- SOBRE A TAREFA:
Copie o trecho do texto sobre a Consciência Negra que vai de "Já houve conquista, mas" até "brasileira.", trocando "escravidão" por "servidão".

╭─ TEXTO FORNECIDO

Publicada na edição de 14 a 21 de novembro de 2013 do Jornal do Trem e Folha do Ônibus da FLC Comunicações Ltda.
Já houve conquista, mas ainda há
questões a se melhorar em relação à inclusão do negro na sociedade brasileira
No dia 20 de novembro é celebrado em
todo o Brasil o dia da Consciência Negra. A data coincide, propositalmente, com
a da morte de Zumbi dos Palmares, para relembrar a resistência dos negros à
escravidão. Durante toda a semana, ocorre na mídia e nos espaços culturais uma
série de discussões e reflexões sobre a inserção do negro na sociedade
brasileira.
Não há como negar que a segregação
racial tem diminuído com o passar dos anos. Hoje, poucas pessoas têm interesse
em manifestar qualquer tipo de racismo, pois sabem que serão, de alguma
maneira, rechaçadas pela sociedade. Com o passar das gerações, cada vez menos
pessoas tendem a ter preconceitos tão ultrapassados como julgar alguém pelo seu
tom de pele.

╰─
╭─ LINHAS DE DADOS

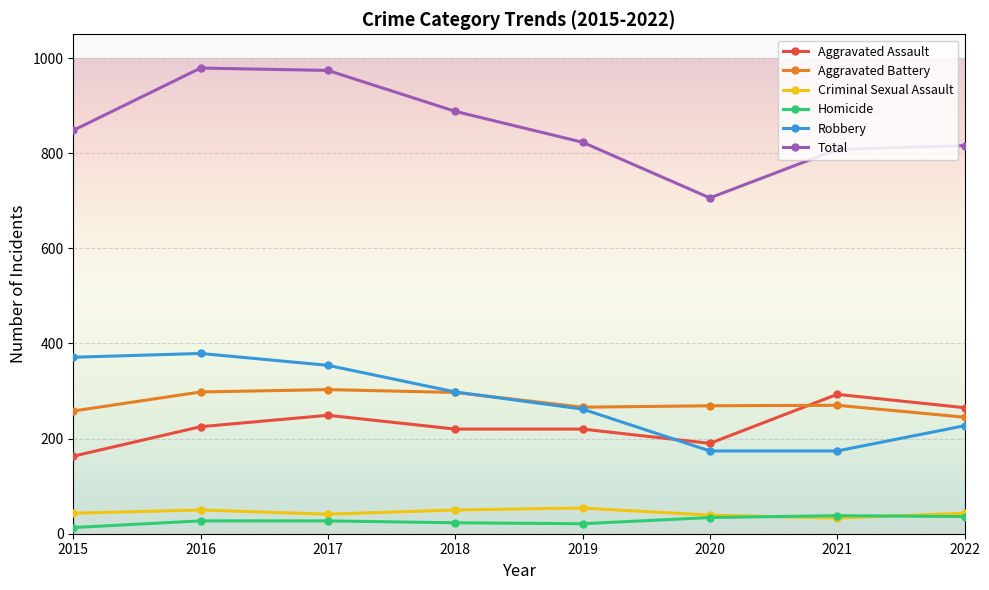

What is the difference between the maximum and minimum values in the Total series?

273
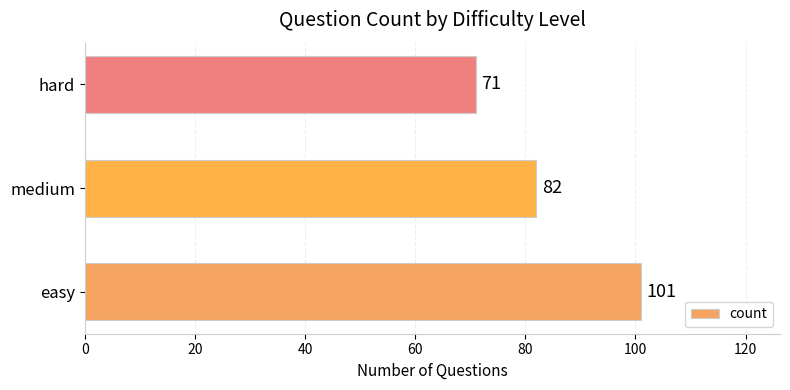

What is the change in value from easy to medium?

-19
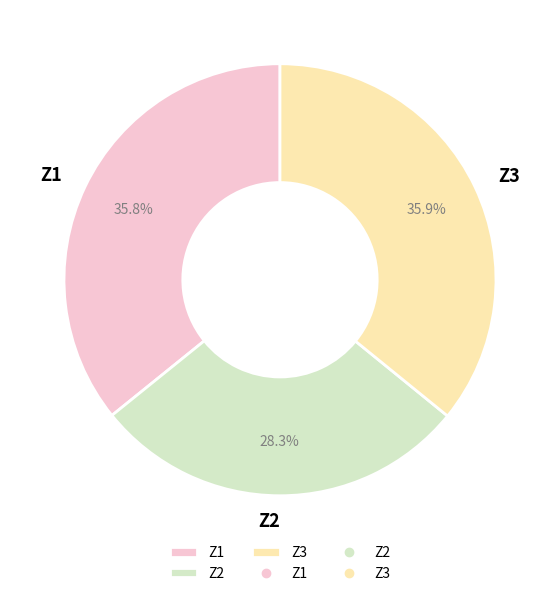

What is the smallest slice in the pie chart?

Z2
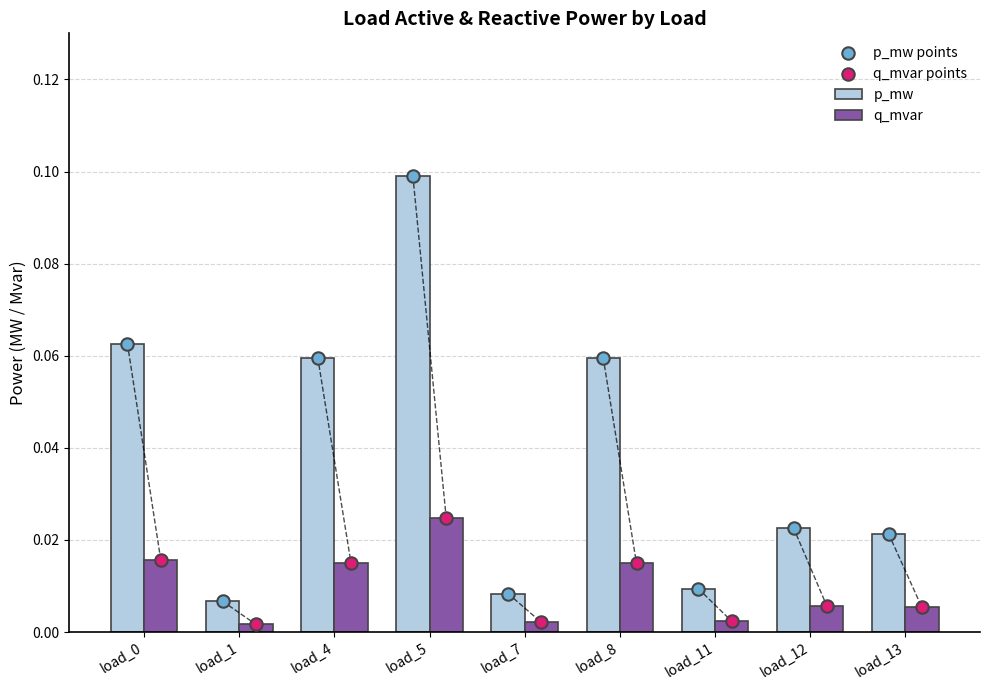

Is the value of q_mvar points at load_13 greater than the value of p_mw at load_11?

No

╰─

- EXERCÍCIO RESOLVIDO:
Já houve conquista, mas ainda há
questões a se melhorar em relação à inclusão do negro na sociedade brasileira
No dia 20 de novembro é celebrado em
todo o Brasil o dia da Consciência Negra. A data coincide, propositalmente, com
a da morte de Zumbi dos Palmares, para relembrar a resistência dos negros à
servidão. Durante toda a semana, ocorre na mídia e nos espaços culturais uma
série de discussões e reflexões sobre a inserção do negro na sociedade
brasileira.